**TEXTE FOURNI**:
*****

Le voilà enfin, le fils prodigue est arrivé, l'immense Toshirô Mifune rejoint le gigantesque Akira Kurosawa pour la toute première fois. Et quand deux monstres sacrés dégoulinants de talent collaborent ensemble, il peut se produire une alchimie qui explique pourquoi on qualifie le cinéma de 7ème art.
Réalisé en 1948, on nous raconte l'histoire d'un médecin de quartier à Tokyo qui reçoit un soir la visite d'un Yakuza touché par balle. Notre docteur plein de sang froid n'hésitera pas à lui faire la morale en l'examinant de plus près. Pour répondre à l'attitude je-m’en-foutiste du mafieux en herbe, il alimentera sa peur en rajoutant que si les premiers signes de tuberculose sont présents, c'est déjà trop tard...
L'Ange Ivre c'est une petite démonstration de talent qui explose de tous les côtés. Celle d'acteurs bien sûr, Toshirô Mifune dans l'un de ses premiers rôles inonde de charisme la caméra du maître et nous offre un personnage terriblement attachant. Un Yakuza qui sous sa carapace de brute se fissure petit à petit, pour laisser apparaitre un homme fragile, d'une tristesse perceptible grâce aux nuances de son jeu. Pour donner le change, Takashi Shimura campe un médecin alcoolique au grand cœur qui préfère jouer les indifférents plutôt que de reconnaitre que le sort de ses patients l'importe.
Et c'est dans ce sens que les scènes entre nos protagonistes principaux sont si savoureuses. Qu'ils se hurlent dessus ou se battent peu importe, on arrive à percevoir le respect mutuel qui s'en dégage.

*****

Données de reconstruction de scènes multivues
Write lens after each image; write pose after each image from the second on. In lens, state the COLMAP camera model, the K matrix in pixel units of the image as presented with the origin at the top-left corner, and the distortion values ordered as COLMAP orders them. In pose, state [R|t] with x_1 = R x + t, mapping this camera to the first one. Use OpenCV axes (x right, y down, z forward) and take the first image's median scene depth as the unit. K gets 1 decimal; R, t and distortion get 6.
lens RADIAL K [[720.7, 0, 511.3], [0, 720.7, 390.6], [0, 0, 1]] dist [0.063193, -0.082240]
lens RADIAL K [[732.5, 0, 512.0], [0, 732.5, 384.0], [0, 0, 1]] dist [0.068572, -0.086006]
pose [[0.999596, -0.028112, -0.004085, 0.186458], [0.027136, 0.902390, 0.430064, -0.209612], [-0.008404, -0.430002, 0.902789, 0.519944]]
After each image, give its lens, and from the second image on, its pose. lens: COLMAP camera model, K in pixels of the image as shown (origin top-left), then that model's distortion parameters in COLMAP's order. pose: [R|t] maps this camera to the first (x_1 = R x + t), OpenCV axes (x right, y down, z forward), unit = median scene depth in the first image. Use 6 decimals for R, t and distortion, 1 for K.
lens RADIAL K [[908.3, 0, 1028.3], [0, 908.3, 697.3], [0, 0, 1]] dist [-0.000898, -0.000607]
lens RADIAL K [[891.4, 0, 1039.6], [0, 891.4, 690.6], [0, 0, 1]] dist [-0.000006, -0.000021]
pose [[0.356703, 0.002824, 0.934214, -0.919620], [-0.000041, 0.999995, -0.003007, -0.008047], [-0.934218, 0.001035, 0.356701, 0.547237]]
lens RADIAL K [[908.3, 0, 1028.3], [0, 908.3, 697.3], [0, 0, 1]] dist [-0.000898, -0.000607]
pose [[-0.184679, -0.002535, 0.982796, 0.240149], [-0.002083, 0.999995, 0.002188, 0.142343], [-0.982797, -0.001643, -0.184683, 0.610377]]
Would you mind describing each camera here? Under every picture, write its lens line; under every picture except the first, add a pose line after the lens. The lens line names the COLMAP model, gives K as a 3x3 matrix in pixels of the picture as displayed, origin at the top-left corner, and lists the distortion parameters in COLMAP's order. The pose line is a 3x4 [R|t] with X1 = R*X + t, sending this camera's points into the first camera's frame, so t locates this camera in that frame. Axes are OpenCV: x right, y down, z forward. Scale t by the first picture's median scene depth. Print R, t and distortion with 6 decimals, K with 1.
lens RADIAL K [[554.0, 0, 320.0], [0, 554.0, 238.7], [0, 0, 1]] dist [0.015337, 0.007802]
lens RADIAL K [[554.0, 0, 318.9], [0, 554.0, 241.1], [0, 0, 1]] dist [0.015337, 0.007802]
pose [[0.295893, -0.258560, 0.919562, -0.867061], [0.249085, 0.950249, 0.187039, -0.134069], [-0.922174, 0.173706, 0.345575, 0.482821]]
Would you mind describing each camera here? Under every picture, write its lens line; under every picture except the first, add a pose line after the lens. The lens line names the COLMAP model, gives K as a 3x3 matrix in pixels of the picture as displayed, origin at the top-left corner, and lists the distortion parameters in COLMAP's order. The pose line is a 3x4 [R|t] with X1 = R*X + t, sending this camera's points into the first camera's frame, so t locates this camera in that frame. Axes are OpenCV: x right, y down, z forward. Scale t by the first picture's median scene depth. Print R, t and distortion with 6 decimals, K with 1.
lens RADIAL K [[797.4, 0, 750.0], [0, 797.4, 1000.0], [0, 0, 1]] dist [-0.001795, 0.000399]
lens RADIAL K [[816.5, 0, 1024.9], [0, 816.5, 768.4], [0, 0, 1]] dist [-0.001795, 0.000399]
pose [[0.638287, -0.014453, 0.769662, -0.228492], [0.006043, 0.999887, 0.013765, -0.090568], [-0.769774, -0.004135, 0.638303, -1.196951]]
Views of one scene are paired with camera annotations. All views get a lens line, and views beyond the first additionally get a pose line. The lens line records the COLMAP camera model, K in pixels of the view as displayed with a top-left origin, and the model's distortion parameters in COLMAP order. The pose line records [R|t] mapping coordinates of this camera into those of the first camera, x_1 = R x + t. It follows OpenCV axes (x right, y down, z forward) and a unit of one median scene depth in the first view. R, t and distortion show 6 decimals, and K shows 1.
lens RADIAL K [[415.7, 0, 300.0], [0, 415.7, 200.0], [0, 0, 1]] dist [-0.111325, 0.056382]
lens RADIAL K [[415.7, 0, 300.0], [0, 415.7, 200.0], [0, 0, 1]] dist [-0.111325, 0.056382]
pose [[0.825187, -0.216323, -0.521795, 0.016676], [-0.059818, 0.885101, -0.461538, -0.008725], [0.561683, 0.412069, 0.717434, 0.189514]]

*****

**TÂCHES À RÉALISER**:
1. Reproduisez le passage de la critique de L'Ange Ivre qui va de "L'Ange Ivre c'est" jusqu'à "qui s'en dégage." inclus.
2. D'après la critique de L'Ange Ivre, en quelle année le film a-t-il été réalisé ?
Les enregistrements forment un matériau indépendant du texte.

**RÉSULTATS DES TÂCHES**:
1.
L'Ange Ivre c'est une petite démonstration de talent qui explose de tous les côtés. Celle d'acteurs bien sûr, Toshirô Mifune dans l'un de ses premiers rôles inonde de charisme la caméra du maître et nous offre un personnage terriblement attachant. Un Yakuza qui sous sa carapace de brute se fissure petit à petit, pour laisser apparaitre un homme fragile, d'une tristesse perceptible grâce aux nuances de son jeu. Pour donner le change, Takashi Shimura campe un médecin alcoolique au grand cœur qui préfère jouer les indifférents plutôt que de reconnaitre que le sort de ses patients l'importe.
Et c'est dans ce sens que les scènes entre nos protagonistes principaux sont si savoureuses. Qu'ils se hurlent dessus ou se battent peu importe, on arrive à percevoir le respect mutuel qui s'en dégage.

2. En 1948.